Records provided:
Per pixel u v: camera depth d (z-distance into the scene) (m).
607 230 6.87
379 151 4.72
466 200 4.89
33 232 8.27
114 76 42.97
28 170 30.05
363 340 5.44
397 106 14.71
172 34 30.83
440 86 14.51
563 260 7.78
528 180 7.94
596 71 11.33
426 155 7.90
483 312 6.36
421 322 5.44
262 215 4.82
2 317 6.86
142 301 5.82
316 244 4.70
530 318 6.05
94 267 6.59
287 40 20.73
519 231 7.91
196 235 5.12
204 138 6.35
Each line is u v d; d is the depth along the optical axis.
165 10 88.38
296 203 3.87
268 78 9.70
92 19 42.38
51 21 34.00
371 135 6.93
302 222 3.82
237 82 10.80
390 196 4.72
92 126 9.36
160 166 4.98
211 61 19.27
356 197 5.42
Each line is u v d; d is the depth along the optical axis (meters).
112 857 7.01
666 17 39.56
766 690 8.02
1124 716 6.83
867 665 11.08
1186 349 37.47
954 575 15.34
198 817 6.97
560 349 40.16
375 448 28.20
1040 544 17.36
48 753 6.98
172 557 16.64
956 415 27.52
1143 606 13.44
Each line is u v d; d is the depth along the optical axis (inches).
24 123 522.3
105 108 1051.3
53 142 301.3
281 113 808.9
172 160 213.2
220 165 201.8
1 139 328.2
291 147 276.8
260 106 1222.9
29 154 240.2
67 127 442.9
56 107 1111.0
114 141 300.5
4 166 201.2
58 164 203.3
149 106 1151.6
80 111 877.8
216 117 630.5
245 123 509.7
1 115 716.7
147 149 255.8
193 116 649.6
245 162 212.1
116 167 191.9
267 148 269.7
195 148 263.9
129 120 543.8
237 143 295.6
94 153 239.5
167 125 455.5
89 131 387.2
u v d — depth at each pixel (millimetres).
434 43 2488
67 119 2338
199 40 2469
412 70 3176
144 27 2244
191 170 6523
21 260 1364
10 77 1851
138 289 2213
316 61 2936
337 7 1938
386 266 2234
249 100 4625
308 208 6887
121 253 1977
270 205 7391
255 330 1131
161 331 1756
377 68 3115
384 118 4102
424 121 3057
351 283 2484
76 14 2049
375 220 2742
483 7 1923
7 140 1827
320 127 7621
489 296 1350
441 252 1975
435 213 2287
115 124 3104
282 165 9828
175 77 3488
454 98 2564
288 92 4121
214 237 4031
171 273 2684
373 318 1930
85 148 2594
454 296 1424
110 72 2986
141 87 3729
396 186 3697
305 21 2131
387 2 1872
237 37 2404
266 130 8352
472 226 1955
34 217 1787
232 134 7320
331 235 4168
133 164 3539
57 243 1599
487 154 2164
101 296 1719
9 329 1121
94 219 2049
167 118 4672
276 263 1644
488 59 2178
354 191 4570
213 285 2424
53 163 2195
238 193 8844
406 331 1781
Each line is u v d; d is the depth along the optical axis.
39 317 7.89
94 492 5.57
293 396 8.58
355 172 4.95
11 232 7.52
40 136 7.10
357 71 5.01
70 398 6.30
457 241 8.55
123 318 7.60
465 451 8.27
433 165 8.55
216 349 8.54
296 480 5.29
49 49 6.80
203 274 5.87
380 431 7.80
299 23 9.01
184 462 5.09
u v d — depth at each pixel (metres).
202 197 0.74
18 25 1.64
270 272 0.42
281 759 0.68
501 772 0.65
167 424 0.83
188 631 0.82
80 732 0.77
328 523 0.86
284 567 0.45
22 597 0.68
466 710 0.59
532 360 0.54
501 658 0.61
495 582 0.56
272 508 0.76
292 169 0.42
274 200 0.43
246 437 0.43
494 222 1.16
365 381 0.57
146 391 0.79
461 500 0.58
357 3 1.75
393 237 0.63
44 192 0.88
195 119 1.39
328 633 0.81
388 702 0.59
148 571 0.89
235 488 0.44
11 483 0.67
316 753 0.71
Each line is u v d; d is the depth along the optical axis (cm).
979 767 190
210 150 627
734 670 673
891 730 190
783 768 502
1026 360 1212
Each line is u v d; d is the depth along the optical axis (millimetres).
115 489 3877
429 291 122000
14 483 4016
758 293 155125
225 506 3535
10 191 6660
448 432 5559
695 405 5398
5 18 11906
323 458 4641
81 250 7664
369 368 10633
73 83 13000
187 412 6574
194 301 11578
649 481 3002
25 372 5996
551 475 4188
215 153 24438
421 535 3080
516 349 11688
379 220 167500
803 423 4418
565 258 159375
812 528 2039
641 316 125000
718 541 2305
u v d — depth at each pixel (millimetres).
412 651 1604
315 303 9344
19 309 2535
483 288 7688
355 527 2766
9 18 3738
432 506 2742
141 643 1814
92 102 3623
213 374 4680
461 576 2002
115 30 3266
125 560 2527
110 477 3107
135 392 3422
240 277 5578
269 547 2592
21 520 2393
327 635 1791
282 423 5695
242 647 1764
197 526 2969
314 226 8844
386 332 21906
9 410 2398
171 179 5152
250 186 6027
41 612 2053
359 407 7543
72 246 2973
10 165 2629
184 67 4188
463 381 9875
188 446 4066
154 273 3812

Work task:
Begin at the line above that has "235 488 0.44" and stop after the line that has "369 368 10633", copying each line exactly and adding nothing else.

Answer space:
235 488 0.44
11 483 0.67
316 753 0.71
Each line is u v d; d is the depth along the optical axis (cm).
979 767 190
210 150 627
734 670 673
891 730 190
783 768 502
1026 360 1212
Each line is u v d; d is the depth along the optical axis (millimetres).
115 489 3877
429 291 122000
14 483 4016
758 293 155125
225 506 3535
10 191 6660
448 432 5559
695 405 5398
5 18 11906
323 458 4641
81 250 7664
369 368 10633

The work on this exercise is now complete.